Ils étaient faits pour se rencontrer… Artemide poursuit depuis des années des recherches sur la perception de la lumière ; architecte suisse établi à Paris, Philippe Rahm concentre, lui, son travail sur le bien-être de l’homme… Ensemble, ils ont investi le showroom milanais de l’éditeur pendant la dernière Fiera avec leur Spectral Light, une réflexion sur la lumière, son influence sur notre santé et notre environnement.

Quand la lumière halogène nous éclaire, elle produit aussi une grande quantité de chaleur. Comment retrouver les bienfaits de la lumière du jour sans cette déperdition d’énergie ? Comment recréer le spectre lumineux en l’adaptant au mieux à nos besoins physiologiques ? Philippe Rahm est parti d’un postulat simple : imiter la lumière, c’est analyser ses longueurs d’ondes. À la manière des techniques pointilliste et impressionniste, le travail du designer avec Artemide a consisté à décomposer la lumière naturelle pour mieux la comprendre et ensuite la recomposer.

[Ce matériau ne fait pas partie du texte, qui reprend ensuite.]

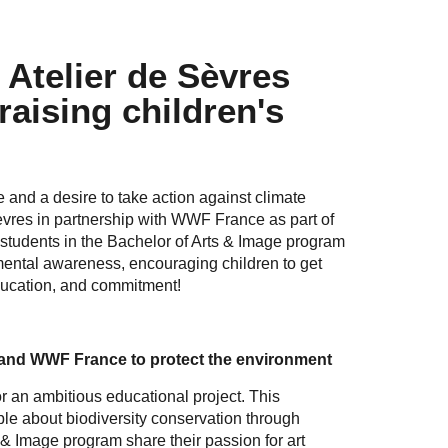
 Atelier de Sèvres
raising children's
 and a desire to take action against climate
èvres in partnership with WWF France as part of
students in the Bachelor of Arts & Image program
mental awareness, encouraging children to get
education, and commitment!
 and WWF France to protect the environment
r an ambitious educational project. This
e about biodiversity conservation through
& Image program share their passion for art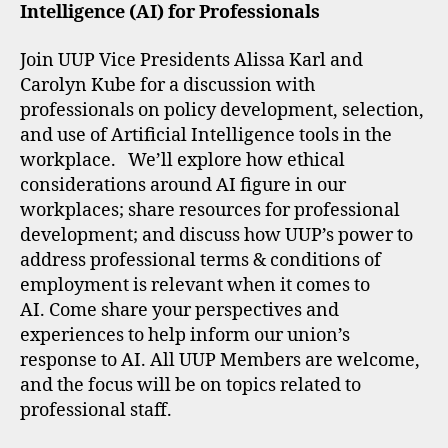
Intelligence (AI) for Professionals
Join UUP Vice Presidents Alissa Karl and
Carolyn Kube for a discussion with
professionals on policy development, selection,
and use of Artificial Intelligence tools in the
workplace. We’ll explore how ethical
considerations around AI figure in our
workplaces; share resources for professional
development; and discuss how UUP’s power to
address professional terms & conditions of
employment is relevant when it comes to
AI. Come share your perspectives and
experiences to help inform our union’s
response to AI. All UUP Members are welcome,
and the focus will be on topics related to
professional staff.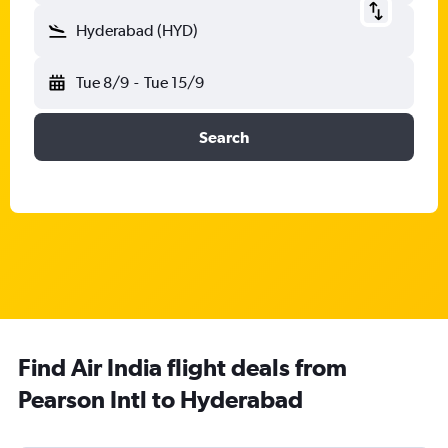
Hyderabad (HYD)
Tue 8/9
-
Tue 15/9
Search
Find Air India flight deals from
Pearson Intl to Hyderabad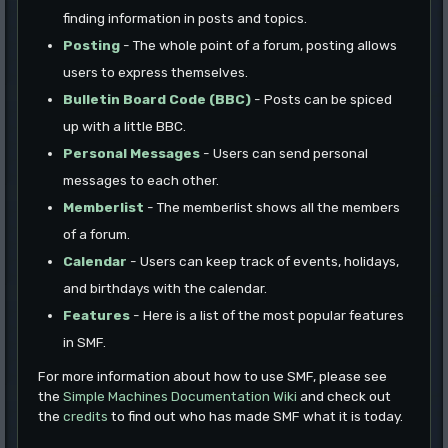
finding information in posts and topics.
Posting
- The whole point of a forum, posting allows
users to express themselves.
Bulletin Board Code (BBC)
- Posts can be spiced
up with a little BBC.
Personal Messages
- Users can send personal
messages to each other.
Memberlist
- The memberlist shows all the members
of a forum.
Calendar
- Users can keep track of events, holidays,
and birthdays with the calendar.
Features
- Here is a list of the most popular features
in SMF.
For more information about how to use SMF, please see
the
Simple Machines Documentation Wiki
and check out
the
credits
to find out who has made SMF what it is today.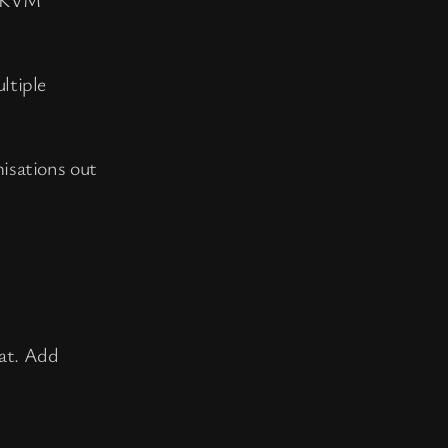
ltiple
misations out
hat. Add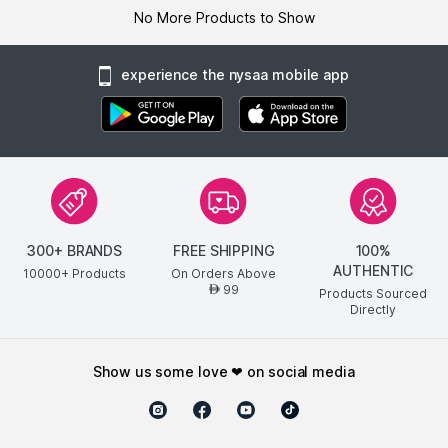
No More Products to Show
experience the nysaa mobile app
300+ BRANDS
FREE SHIPPING
100%
AUTHENTIC
10000+ Products
On Orders Above
99
AED
Products Sourced
Directly
show us some love ❤ on social media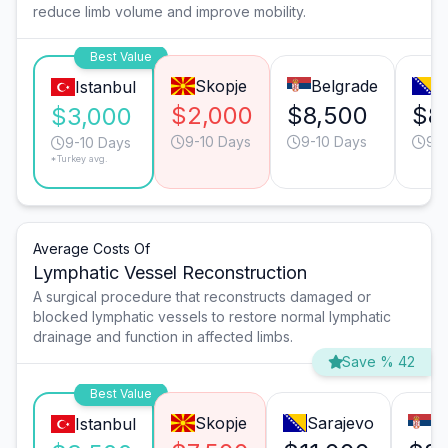
reduce limb volume and improve mobility.
Best Value
Skopje
Belgrade
S
Istanbul
$2,000
$8,500
$8
$3,000
9-10 Days
9-10 Days
9-1
9-10 Days
*Turkey avg.
Average Costs Of
Lymphatic Vessel Reconstruction
A surgical procedure that reconstructs damaged or
blocked lymphatic vessels to restore normal lymphatic
drainage and function in affected limbs.
Save % 42
Best Value
Skopje
Sarajevo
B
Istanbul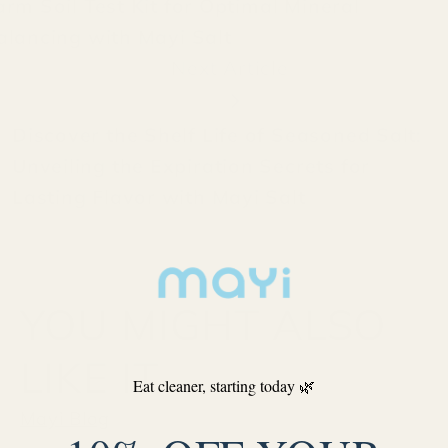
arm Soil Test Kit for Optimal Mineral
alancing with Mayi Salt
Next Article
Discover the Shelf Life of Seasoned Salt:
Unveiling the Expiration Secrets for
Lasting Flavor with Mayi Salt
YOU MIGHT ALSO
LIKE IT
Eat cleaner, starting today 🌿
Mayi Blog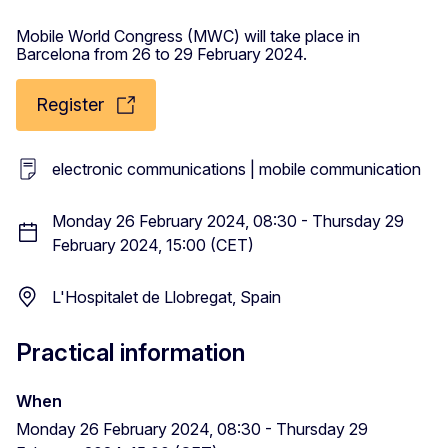
Mobile World Congress (MWC) will take place in
Barcelona from 26 to 29 February 2024.
Register
electronic communications | mobile communication
Monday 26 February 2024, 08:30 - Thursday 29
February 2024, 15:00 (CET)
L'Hospitalet de Llobregat, Spain
Practical information
When
Monday 26 February 2024, 08:30 - Thursday 29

Comme un cuisinier qui élabore un plat ou un nez qui crée un parfum, l’architecte et l’éditeur de luminaires ont additionné différents « ingrédients » : ils ont choisi des longueurs d’ondes spécifiques et surtout éliminé celles qui ne nous sont pas utiles, voire qui nous sont nuisibles. Mais plutôt que de n’appliquer ces recettes qu’à l’être humain (en veillant par exemple à notre production de mélatonine, hormone qui règle la qualité de notre sommeil et qui n’est sécrétée que lorsque nous ne sommes pas exposés à la lumière), l’idée éminemment écologique qui a piloté ce projet a été de créer une lumière aussi bénéfique pour la photosynthèse des plantes du salon que pour son chien ou son canari. Spectral Light se règle suivant les êtres vivants qu’elle éclaire et ses composantes sont compatibles entre elles.

Un globe de verre, translucide à sa base, assemble en bouquet 36 connecteurs électriques procurant chacun une longueur d’onde. Par addition et synthèse, les couleurs du spectre reconstituent la lumière blanche naturelle du soleil, sans déperdition de chaleur (grâce aux LEDs) et sans ondes négatives pour l’organisme (la fameuse lumière bleue de nos écrans). Forte de ses ambitions philanthropiques, cette décomposition du spectre lumineux n’en est pas moins belle. Et l’exposition au 19 Corso Monforte avait bien quelque chose d’hypnotique.